## Excerpt to read

GIVEN the Rudd government’s well-known tendency to wrap interesting ideas in pedestrian prose, it should have come as no surprise when attorney-general Robert McClelland announced that the new office to review the impact of anti-terrorism laws would be called the National Security Legislation Monitor. This important initiative has been proposed by almost all participants in the debates about Australia’s anti-terrorism laws in recent years – but never under this title.
The Monitor is directly modelled on Britain’s Independent Reviewer of Terrorism Laws – a name that conveys a lot more about the “watchdog” role of the office. The origins of the independent reviewer lie in the legislative responses to political violence stemming from the conflict in Northern Ireland, but it has assumed a far broader importance in the wake of 11 September 2001. As fate would have it, it was on that very morning, just hours before the attacks on the United States, that the British home secretary, David Blunkett, contacted Lord Alex Carlile QC and offered him the position. Carlile has been doing the job ever since and has played a striking role in the legal and political process surrounding British counter-terrorism.
Carlile provides annual reports on the operation of various British anti-terrorism laws – most notably the control order regime, which must be renewed each year by parliament. (Australia’s control order scheme, by contrast, was given a full decade’s life – it will not be reconsidered by our political masters until 2015.) Carlile’s reports are seen as an integral tool in parliamentary deliberation over the continuation of the orders.

## Written request 1
Format the lines of the records, from the line with "Rendered at 1654 by 1241 pixels." to the line with "title Impacts [82, 49, 1571, 257]", both included, as a JSON list of strings with one string per line, leaving out blank lines.

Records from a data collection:
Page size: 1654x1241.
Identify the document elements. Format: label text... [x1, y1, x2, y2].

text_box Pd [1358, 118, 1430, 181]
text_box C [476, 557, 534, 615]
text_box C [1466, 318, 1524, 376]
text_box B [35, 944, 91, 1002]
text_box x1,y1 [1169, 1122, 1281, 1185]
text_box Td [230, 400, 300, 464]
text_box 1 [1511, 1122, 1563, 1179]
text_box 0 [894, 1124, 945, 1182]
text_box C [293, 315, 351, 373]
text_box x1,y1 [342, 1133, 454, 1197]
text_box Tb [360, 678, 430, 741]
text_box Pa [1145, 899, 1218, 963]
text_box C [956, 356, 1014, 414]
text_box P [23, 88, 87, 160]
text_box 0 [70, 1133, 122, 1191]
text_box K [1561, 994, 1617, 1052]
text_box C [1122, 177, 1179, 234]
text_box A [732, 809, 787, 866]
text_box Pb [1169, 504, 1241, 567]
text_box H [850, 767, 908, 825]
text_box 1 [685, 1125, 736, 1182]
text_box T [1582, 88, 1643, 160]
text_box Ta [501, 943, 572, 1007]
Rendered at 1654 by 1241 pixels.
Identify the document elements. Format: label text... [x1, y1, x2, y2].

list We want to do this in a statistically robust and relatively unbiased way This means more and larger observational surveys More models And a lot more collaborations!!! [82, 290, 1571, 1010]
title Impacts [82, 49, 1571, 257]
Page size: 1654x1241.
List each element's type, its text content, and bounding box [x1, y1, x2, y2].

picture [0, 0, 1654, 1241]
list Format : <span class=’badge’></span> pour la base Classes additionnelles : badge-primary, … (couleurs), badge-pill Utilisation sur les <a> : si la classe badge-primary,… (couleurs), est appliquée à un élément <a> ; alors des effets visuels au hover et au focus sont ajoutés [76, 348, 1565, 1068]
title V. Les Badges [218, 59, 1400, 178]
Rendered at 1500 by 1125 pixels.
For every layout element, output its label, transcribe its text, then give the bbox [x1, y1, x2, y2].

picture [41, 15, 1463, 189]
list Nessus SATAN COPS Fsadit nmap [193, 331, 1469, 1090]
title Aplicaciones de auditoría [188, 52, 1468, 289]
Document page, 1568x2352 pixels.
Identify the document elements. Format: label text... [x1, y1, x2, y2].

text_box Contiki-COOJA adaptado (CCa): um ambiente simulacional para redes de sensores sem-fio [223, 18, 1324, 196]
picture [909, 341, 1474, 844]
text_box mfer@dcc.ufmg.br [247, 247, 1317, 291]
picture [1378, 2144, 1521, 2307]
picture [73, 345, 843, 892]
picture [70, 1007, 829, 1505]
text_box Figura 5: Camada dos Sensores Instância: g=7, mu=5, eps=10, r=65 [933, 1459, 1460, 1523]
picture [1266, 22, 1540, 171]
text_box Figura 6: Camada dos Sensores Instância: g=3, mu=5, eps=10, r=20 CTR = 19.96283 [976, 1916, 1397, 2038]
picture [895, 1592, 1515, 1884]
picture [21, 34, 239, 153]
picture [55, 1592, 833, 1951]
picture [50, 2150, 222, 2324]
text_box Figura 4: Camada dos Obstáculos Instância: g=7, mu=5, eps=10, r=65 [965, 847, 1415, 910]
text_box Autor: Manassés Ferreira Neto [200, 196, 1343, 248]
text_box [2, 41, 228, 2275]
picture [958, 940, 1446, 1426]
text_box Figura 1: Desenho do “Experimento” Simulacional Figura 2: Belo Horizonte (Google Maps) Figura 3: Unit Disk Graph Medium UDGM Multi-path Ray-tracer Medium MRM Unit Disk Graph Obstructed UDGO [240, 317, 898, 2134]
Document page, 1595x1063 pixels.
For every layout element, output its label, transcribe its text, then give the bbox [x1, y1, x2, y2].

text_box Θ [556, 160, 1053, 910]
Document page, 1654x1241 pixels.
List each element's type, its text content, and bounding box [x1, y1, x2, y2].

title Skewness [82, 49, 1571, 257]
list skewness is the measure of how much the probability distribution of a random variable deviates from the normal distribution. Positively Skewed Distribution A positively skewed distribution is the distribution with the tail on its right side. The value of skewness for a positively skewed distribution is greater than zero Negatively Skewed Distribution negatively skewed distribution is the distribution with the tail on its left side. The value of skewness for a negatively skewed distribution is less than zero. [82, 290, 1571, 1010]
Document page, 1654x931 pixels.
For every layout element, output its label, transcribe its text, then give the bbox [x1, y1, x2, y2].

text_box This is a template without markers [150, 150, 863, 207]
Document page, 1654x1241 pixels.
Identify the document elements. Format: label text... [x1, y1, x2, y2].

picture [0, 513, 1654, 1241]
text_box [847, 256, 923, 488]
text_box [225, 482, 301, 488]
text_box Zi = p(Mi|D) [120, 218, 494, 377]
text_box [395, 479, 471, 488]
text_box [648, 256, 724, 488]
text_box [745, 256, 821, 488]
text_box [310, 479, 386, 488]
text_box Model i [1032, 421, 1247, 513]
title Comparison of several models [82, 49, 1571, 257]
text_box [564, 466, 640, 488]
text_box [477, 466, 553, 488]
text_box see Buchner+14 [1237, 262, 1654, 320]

## Written request 2
According to the piece on Australia's National Security Legislation Monitor, why should the name chosen for the new office have come as no surprise?

## Worked answer 1
[
  "Rendered at 1654 by 1241 pixels.",
  "Identify the document elements. Format: label text... [x1, y1, x2, y2].",
  "list We want to do this in a statistically robust and relatively unbiased way This means more and larger observational surveys More models And a lot more collaborations!!! [82, 290, 1571, 1010]",
  "title Impacts [82, 49, 1571, 257]"
]

## Worked answer 2
The Rudd government has a well-known tendency to wrap interesting ideas in pedestrian prose. A plain title like National Security Legislation Monitor was therefore to be expected.